Recently in Charlotte, N.C., Presidential candidate Donald Trump asked Black voters “what they had to lose by voting for him” in an attempt to appeal to the African-American population.“What do you have to lose by trying something new?” the highly controversial candidate asked, scanning a sea of faces. “I will fix it.”
Consecutively, news broke out in Chicago that Dwyane Wade’s cousin was shot while walking a baby stroller. Trump took to twitter with the following commentary:
Dwayne Wade's cousin was just shot and killed walking her baby in Chicago. Just what I have been saying. African-Americans will VOTE TRUMP!
— @RealRealDonaldTrump (@RealRealDonaldT) August 27, 2016
What then followed, unsurprisingly, was a stream of backlash from people stating that the presidential candidate had gone too far. This is not the first time the business man has said something completely insensitive, and probably not the last.
So why are we seemingly shocked by Trump’s disposition every time he opens his mouth? We live in a society where social media serves as a platform to spew thoughts and ideas.

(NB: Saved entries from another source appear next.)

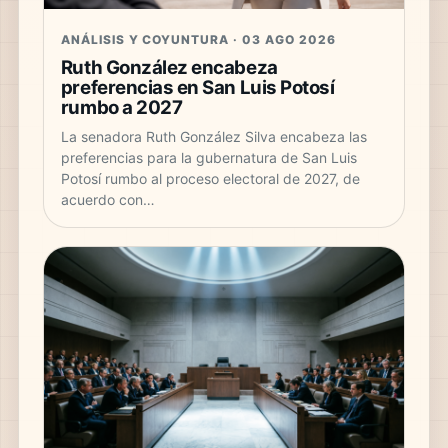
ANÁLISIS Y COYUNTURA · 03 AGO 2026
Ruth González encabeza
preferencias en San Luis Potosí
rumbo a 2027
La senadora Ruth González Silva encabeza las
preferencias para la gubernatura de San Luis
Potosí rumbo al proceso electoral de 2027, de
acuerdo con…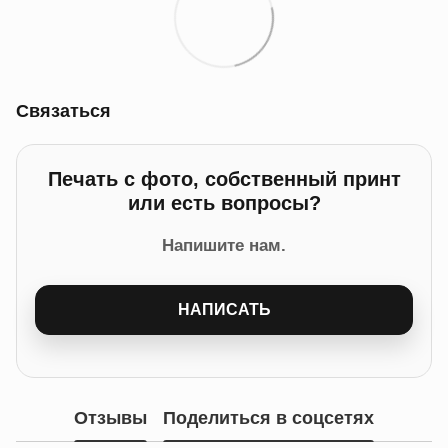
Связаться
Печать с фото, собственный принт
или есть вопросы?
Напишите нам.
НАПИСАТЬ
Отзывы
Поделиться в соцсетях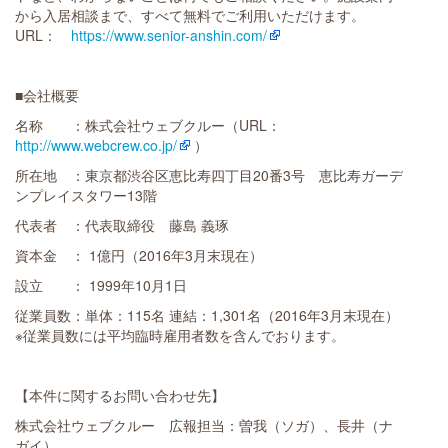
から入居相談まで、すべて無料でご利用いただけます。
URL：
https://www.senior-anshin.com/
■会社概要
名称 ：株式会社ウェブクルー（URL：
http://www.webcrew.co.jp/
）
所在地 ：東京都渋谷区恵比寿四丁目20番3号 恵比寿ガーデ
ンプレイスタワー13階
代表者 ：代表取締役 藤島 義琢
資本金 ： 1億円（2016年3月末現在）
設立 ： 1999年10月1日
従業員数：単体：115名 連結：1,301名（2016年3月末現在）
※従業員数には平均臨時雇用者数を含んでおります。
【本件に関するお問い合わせ先】
株式会社ウェブクルー 広報担当：曽我（ソガ）、長井（ナ
ガイ）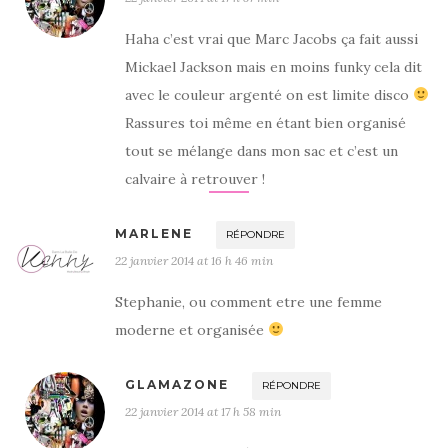
Haha c’est vrai que Marc Jacobs ça fait aussi
Mickael Jackson mais en moins funky cela dit
avec le couleur argenté on est limite disco
Rassures toi même en étant bien organisé
tout se mélange dans mon sac et c’est un
calvaire à retrouver !
MARLENE
RÉPONDRE
22 janvier 2014 at 16 h 46 min
Stephanie, ou comment etre une femme
moderne et organisée
GLAMAZONE
RÉPONDRE
22 janvier 2014 at 17 h 58 min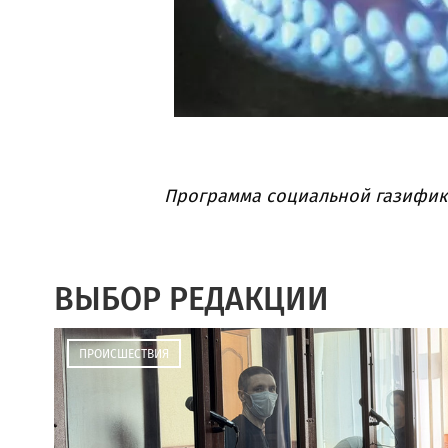
Программа социальной газифик
ВЫБОР РЕДАКЦИИ
ПРОИСШЕСТВИЯ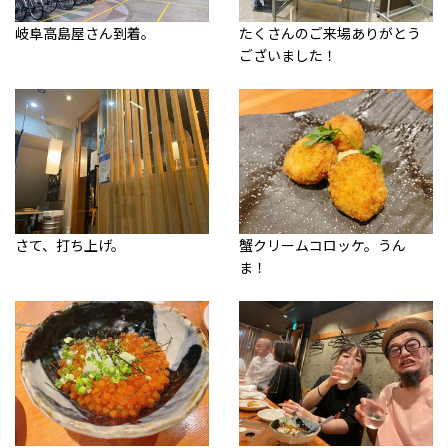
岐阜高島屋さん到着。
たくさんのご来場ありがとう
ございました！
さて、打ち上げ。
蟹クリームコロッケ。うん
ま！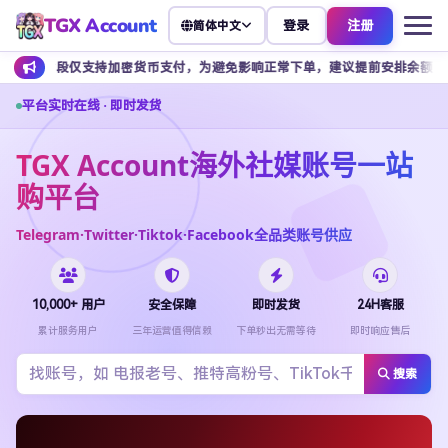
TGX Account
登录
注册
简体中文
支持加密货币支付，为避免影响正常下单，建议提前安排余额充值。
客
平台实时在线 · 即时发货
TGX Account海外社媒账号一站
购平台
Telegram·Twitter·Tiktok·Facebook全品类账号供应
10,000+ 用户
安全保障
即时发货
24H客服
累计服务用户
三年运营值得信赖
下单秒出无需等待
即时响应售后
搜索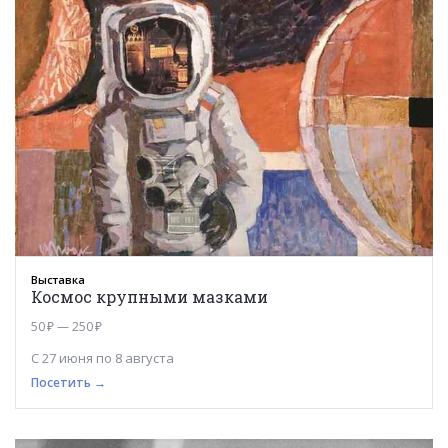
Выставка
Космос крупными мазками
50 ₽ — 250 ₽
С 27 июня по 8 августа
Посетить →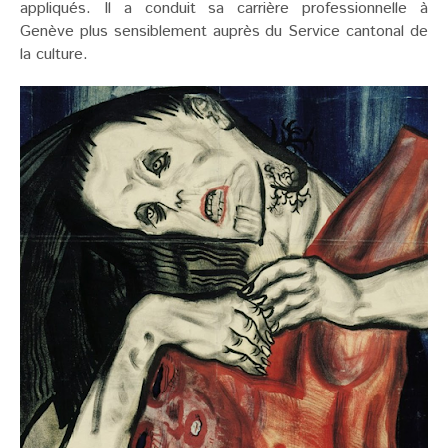
appliqués. Il a conduit sa carrière professionnelle à
Genève plus sensiblement auprès du Service cantonal de
la culture.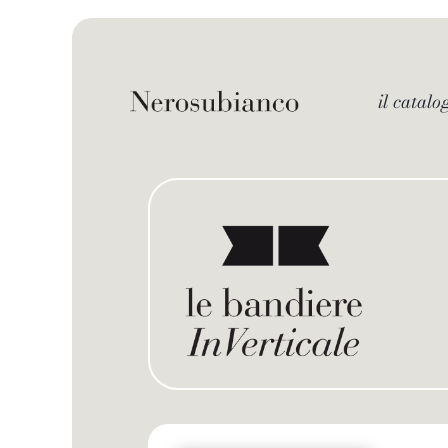
Skip
to
content
il catalo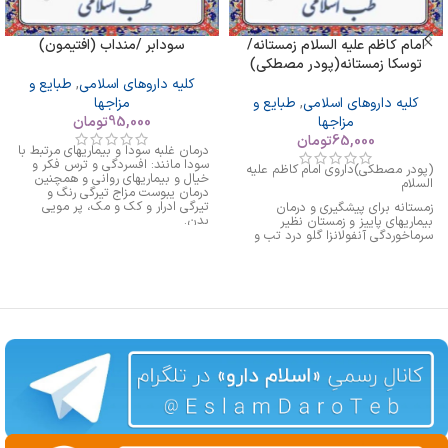
امام کاظم علیه السلام زمستانه/
سودابر /منداب (افتیمون)
توسکا زمستانه(پودر مصطکی)
کلیه داروهای اسلامی
,
طبایع و
کلیه داروهای اسلامی
,
طبایع و
مزاجها
مزاجها
95,000
تومان
65,000
تومان
درمان غلبه سودا و بیماریهای مرتبط با
سودا مانند: افسردگی و ترس فکر و
(پودر مصطکی)داروی امام کاظم علیه
خیال و بیماریهای روانی و همچنین
السلام
درمان یبوست مزاج تیرگی رنگ و
تیرگی ادرار و کک و مک، پر مویی
زمستانه برای پیشگیری و درمان
بدن.
بیماریهای پاییز و زمستان نظیر
سرماخوردگی آنفولانزا گلو درد تب و
بهترین تقویت کننده سیستم ایمنی
بدن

When we are fervently governed by our opinions, we take to our “virtual voices” and channel those emotions to an audience. Though a string of 100+ comments, we agree with one Facebook friend we barely talked to in person that Colin Kaepernick was channeling his First Amendment rights—only after a quick google search to make sure that it is, in fact, the First Amendment, and not like, the third.
All of a sudden, we are experts on politics behind a screen. Thanks to Facebook’s recent addition of emoticons, we can now “angry” a status we disagree with. No, I don’t like Trump, one user states through simply “angrying” a post. That, in itself is the power that one click holds.
We have to remind that one Facebook friend that passionately insists that Obama should run for office again that the 22nd Amendment prohibits him the right to do so.
Seemingly, it feels like by scrolling through our Facebook home pages, we are met with ecstatic individuals posting lengthy statuses on the political campaign. That post is then followed by a quantity of 111 likes. To the user, he has won the internet. It’s now time to log off.
As a student, a college classroom is a perfect example of an environment where ideas and discussions are freely channeled. We have students that are active online, as well as in person. We have students that are inactive on social media and would rather discuss their views in the classroom. Then we have those that have plenty to say online but stand mute in the midst of other humans.
Are we increasingly becoming a virtual society, slowly dwindling away from human interaction? According to an article posted on telegraph.co.uk, “One in four people spend more time socializing online than they do in person.”
Seemingly, human interaction has become a burden. Perhaps we are becoming more comfortable behind our screens, or technology is just purely taking over our minds. Do you think that engaging in discussion online is limiting our human interaction or advancing interaction?